Core labour rights and decent working conditions – once held high – had been undermined and under constant pressure and threats. Relentless drives for more competitiveness of companies and firms had lead to working conditions and pay deteriorating, with social protection coming under severe strain.
It was clear that ‘Securing a genuine social union’ for workers and employees had to be a central theme of CESI’s 2014 EU election manifesto. CESI warned that Europe should finally take sufficient notice of the social impacts and the human factors in its policies, and called for social and labour market developments to lead economic policy direction – and note the other way round. CESI also underlined the importance of ensuring a full respect of fundamental rights granted to European workers and employees under the EU’s Charter.
Since summer 2014, what has been achieved?
Towards the beginning of its mandate, little significant legislation came out of the European Commission, leading to the European Parliament’s Employment & Social Affairs Committee keeping itself busy almost exclusively with own-initiative reports. Under the so-called Refit and Better Regulation Agenda, and encouraged by a Council of Ministers in which certain national delegations continued to block new social and employment legislation, the European Commission even scrapped some legislative proposals already on the table, such as on a new Maternity Leave Proposal which would have given thousands of young mothers better protection.

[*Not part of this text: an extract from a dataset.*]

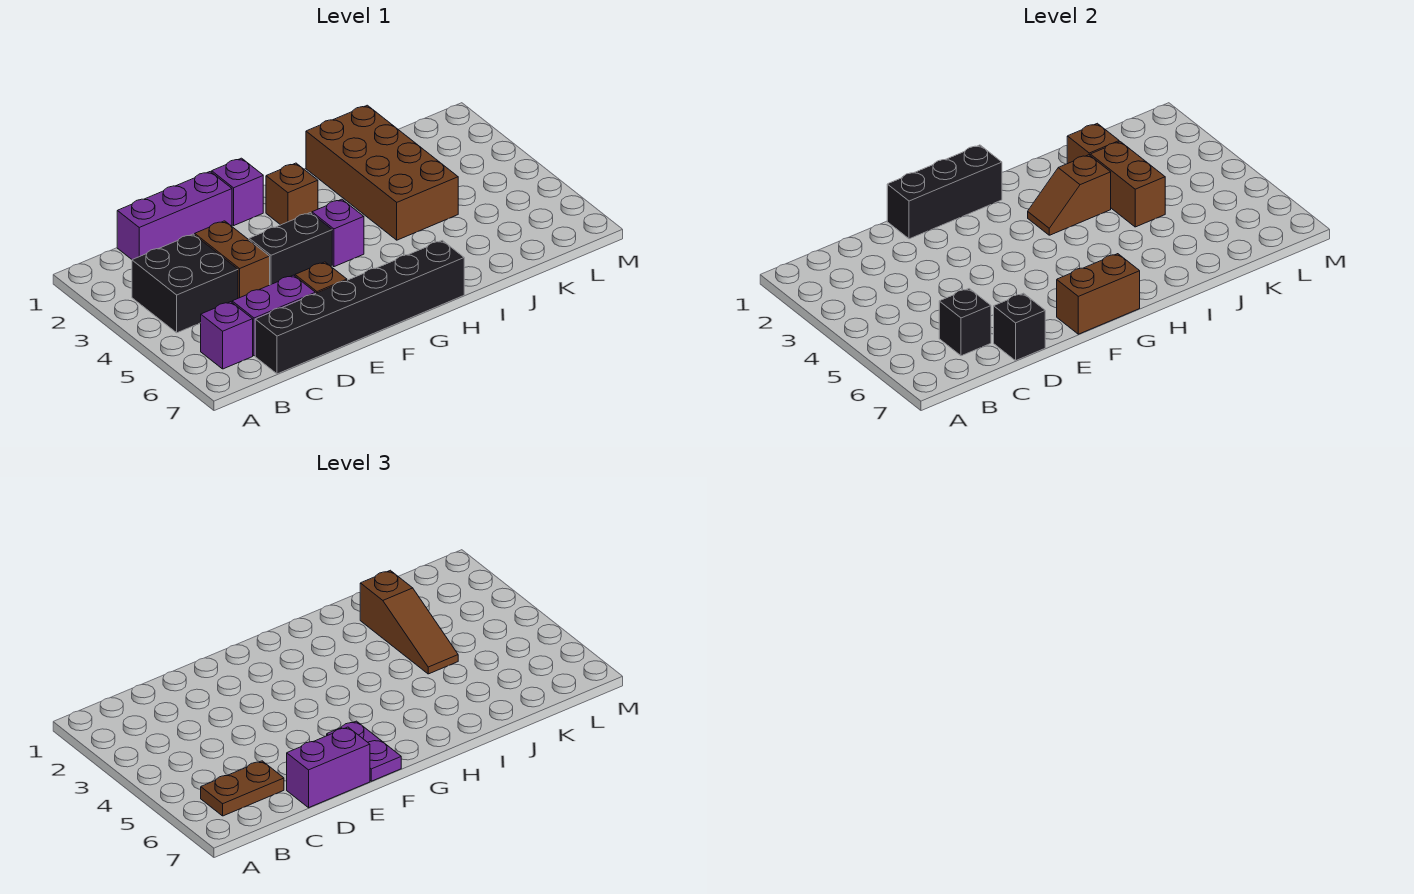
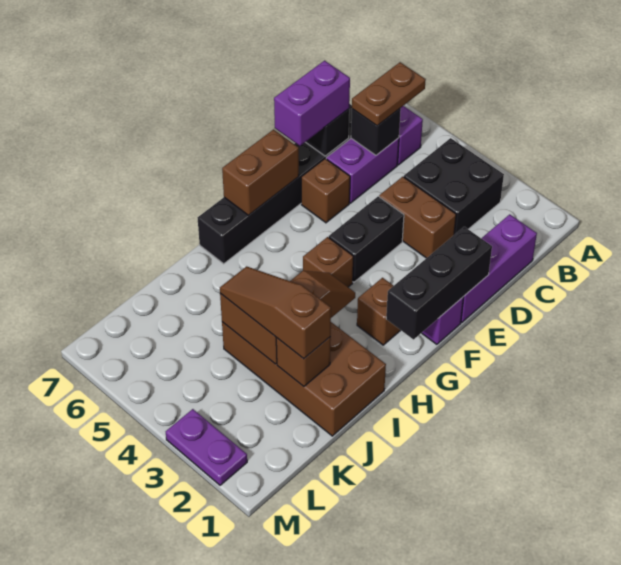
purple plate F6:F7 level 3 -> purple plate M2:M3 level 1
purple brick G4 level 1 -> brown brick G4 level 1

A lot remains to be done before 2019
The European Commission put its cards on the table with their poropsal for the European Pillar for Social Rights, and what has been tabled can yield a more social Europe. However, this does not mean that work has finished. It is too early to judge the social legacy of this term. The European Parliament and national ministers in the Council need to agree on quality legislative texts on the proposals submitted by the European Commission. The national governments in Europe’s capitals need to take ownership of the objectives of the Pillar of Social Rights and make policies to achieve them. And the European Commission needs to keep the pressure high on these governments. In fact, it up to all actors, governments, authorities, social partners and civil society organisations to seize the Pillar politically, administratively and legally and help put it into practice.
Maria João Rodrigues
Progressive Alliance of Socialists and Democrats
Elected into the European Parliament in 2014, Maria João Rodrigues has been a front-runner in the European Parliament for better working and living conditions in Europe. As rapporteur of the Parliament’s report on the European Pillar of Social Rights, her ideas contributed to inspire the final shape of the Pillar – even if some of her vision laid out in her draft committee report got watered down during negotiations with more conservative MEPs. If it had been up to Ms Rodrigues, the Pillar would have received more teeth, including new financial means to work towards the objectives of the Pillar.